Retype each entry exactly.

-- Entries provided follows --

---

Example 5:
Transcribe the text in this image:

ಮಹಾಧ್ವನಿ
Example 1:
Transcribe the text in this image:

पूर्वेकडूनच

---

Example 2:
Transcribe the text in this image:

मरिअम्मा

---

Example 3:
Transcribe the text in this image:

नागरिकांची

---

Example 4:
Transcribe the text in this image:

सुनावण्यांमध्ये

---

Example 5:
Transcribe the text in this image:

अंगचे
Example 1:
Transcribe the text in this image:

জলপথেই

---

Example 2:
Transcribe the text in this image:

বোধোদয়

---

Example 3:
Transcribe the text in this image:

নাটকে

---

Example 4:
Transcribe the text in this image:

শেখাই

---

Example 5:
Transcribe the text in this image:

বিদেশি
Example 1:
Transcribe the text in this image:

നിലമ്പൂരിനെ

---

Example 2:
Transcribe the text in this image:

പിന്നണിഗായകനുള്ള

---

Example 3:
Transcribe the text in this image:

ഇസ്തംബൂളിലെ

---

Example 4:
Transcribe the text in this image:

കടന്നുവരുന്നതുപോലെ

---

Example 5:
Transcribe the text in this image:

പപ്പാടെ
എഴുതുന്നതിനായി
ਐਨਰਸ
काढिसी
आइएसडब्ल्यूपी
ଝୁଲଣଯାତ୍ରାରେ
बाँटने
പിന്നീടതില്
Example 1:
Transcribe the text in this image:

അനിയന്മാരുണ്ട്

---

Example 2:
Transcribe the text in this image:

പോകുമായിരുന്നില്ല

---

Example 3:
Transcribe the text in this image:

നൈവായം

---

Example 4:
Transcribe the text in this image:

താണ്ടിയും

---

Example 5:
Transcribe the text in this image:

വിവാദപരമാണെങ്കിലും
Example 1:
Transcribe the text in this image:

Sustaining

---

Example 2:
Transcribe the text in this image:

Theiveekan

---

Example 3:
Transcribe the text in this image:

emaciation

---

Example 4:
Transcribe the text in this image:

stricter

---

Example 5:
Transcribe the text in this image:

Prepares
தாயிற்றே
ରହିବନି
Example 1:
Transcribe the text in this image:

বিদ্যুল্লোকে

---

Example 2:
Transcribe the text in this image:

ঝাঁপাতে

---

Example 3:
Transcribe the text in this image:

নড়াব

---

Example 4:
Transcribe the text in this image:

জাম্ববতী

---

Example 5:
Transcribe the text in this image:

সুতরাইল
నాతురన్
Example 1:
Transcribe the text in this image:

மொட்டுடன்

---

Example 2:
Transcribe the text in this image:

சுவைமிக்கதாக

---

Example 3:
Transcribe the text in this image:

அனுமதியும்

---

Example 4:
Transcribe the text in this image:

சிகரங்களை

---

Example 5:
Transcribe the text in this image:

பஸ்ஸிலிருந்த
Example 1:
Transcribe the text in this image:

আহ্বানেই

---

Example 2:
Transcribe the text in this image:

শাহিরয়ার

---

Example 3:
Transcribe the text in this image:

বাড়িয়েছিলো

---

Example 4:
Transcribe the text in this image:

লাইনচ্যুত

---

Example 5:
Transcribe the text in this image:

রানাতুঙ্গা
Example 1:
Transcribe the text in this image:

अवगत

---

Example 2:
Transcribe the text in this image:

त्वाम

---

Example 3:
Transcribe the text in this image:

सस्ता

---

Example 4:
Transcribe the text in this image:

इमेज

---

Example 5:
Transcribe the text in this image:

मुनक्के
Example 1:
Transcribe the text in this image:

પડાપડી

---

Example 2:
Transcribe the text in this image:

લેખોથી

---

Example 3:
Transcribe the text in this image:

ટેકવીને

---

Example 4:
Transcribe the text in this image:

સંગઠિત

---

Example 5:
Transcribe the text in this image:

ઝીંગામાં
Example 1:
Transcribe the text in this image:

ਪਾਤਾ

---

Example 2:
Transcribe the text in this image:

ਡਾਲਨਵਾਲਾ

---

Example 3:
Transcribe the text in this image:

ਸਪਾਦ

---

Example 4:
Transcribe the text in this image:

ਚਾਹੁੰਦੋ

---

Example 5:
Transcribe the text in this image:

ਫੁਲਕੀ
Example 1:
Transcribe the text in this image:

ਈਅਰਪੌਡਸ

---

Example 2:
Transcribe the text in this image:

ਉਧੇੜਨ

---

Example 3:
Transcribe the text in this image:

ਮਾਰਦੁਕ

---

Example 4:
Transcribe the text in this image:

-- Entries provided concluded --

## Worked solution
---

Example 5:
Transcribe the text in this image:

ಮಹಾಧ್ವನಿ
Example 1:
Transcribe the text in this image:

पूर्वेकडूनच

---

Example 2:
Transcribe the text in this image:

मरिअम्मा

---

Example 3:
Transcribe the text in this image:

नागरिकांची

---

Example 4:
Transcribe the text in this image:

सुनावण्यांमध्ये

---

Example 5:
Transcribe the text in this image:

अंगचे
Example 1:
Transcribe the text in this image:

জলপথেই

---

Example 2:
Transcribe the text in this image:

বোধোদয়

---

Example 3:
Transcribe the text in this image:

নাটকে

---

Example 4:
Transcribe the text in this image:

শেখাই

---

Example 5:
Transcribe the text in this image:

বিদেশি
Example 1:
Transcribe the text in this image:

നിലമ്പൂരിനെ

---

Example 2:
Transcribe the text in this image:

പിന്നണിഗായകനുള്ള

---

Example 3:
Transcribe the text in this image:

ഇസ്തംബൂളിലെ

---

Example 4:
Transcribe the text in this image:

കടന്നുവരുന്നതുപോലെ

---

Example 5:
Transcribe the text in this image:

പപ്പാടെ
എഴുതുന്നതിനായി
ਐਨਰਸ
काढिसी
आइएसडब्ल्यूपी
ଝୁଲଣଯାତ୍ରାରେ
बाँटने
പിന്നീടതില്
Example 1:
Transcribe the text in this image:

അനിയന്മാരുണ്ട്

---

Example 2:
Transcribe the text in this image:

പോകുമായിരുന്നില്ല

---

Example 3:
Transcribe the text in this image:

നൈവായം

---

Example 4:
Transcribe the text in this image:

താണ്ടിയും

---

Example 5:
Transcribe the text in this image:

വിവാദപരമാണെങ്കിലും
Example 1:
Transcribe the text in this image:

Sustaining

---

Example 2:
Transcribe the text in this image:

Theiveekan

---

Example 3:
Transcribe the text in this image:

emaciation

---

Example 4:
Transcribe the text in this image:

stricter

---

Example 5:
Transcribe the text in this image:

Prepares
தாயிற்றே
ରହିବନି
Example 1:
Transcribe the text in this image:

বিদ্যুল্লোকে

---

Example 2:
Transcribe the text in this image:

ঝাঁপাতে

---

Example 3:
Transcribe the text in this image:

নড়াব

---

Example 4:
Transcribe the text in this image:

জাম্ববতী

---

Example 5:
Transcribe the text in this image:

সুতরাইল
నాతురన్
Example 1:
Transcribe the text in this image:

மொட்டுடன்

---

Example 2:
Transcribe the text in this image:

சுவைமிக்கதாக

---

Example 3:
Transcribe the text in this image:

அனுமதியும்

---

Example 4:
Transcribe the text in this image:

சிகரங்களை

---

Example 5:
Transcribe the text in this image:

பஸ்ஸிலிருந்த
Example 1:
Transcribe the text in this image:

আহ্বানেই

---

Example 2:
Transcribe the text in this image:

শাহিরয়ার

---

Example 3:
Transcribe the text in this image:

বাড়িয়েছিলো

---

Example 4:
Transcribe the text in this image:

লাইনচ্যুত

---

Example 5:
Transcribe the text in this image:

রানাতুঙ্গা
Example 1:
Transcribe the text in this image:

अवगत

---

Example 2:
Transcribe the text in this image:

त्वाम

---

Example 3:
Transcribe the text in this image:

सस्ता

---

Example 4:
Transcribe the text in this image:

इमेज

---

Example 5:
Transcribe the text in this image:

मुनक्के
Example 1:
Transcribe the text in this image:

પડાપડી

---

Example 2:
Transcribe the text in this image:

લેખોથી

---

Example 3:
Transcribe the text in this image:

ટેકવીને

---

Example 4:
Transcribe the text in this image:

સંગઠિત

---

Example 5:
Transcribe the text in this image:

ઝીંગામાં
Example 1:
Transcribe the text in this image:

ਪਾਤਾ

---

Example 2:
Transcribe the text in this image:

ਡਾਲਨਵਾਲਾ

---

Example 3:
Transcribe the text in this image:

ਸਪਾਦ

---

Example 4:
Transcribe the text in this image:

ਚਾਹੁੰਦੋ

---

Example 5:
Transcribe the text in this image:

ਫੁਲਕੀ
Example 1:
Transcribe the text in this image:

ਈਅਰਪੌਡਸ

---

Example 2:
Transcribe the text in this image:

ਉਧੇੜਨ

---

Example 3:
Transcribe the text in this image:

ਮਾਰਦੁਕ

---

Example 4:
Transcribe the text in this image:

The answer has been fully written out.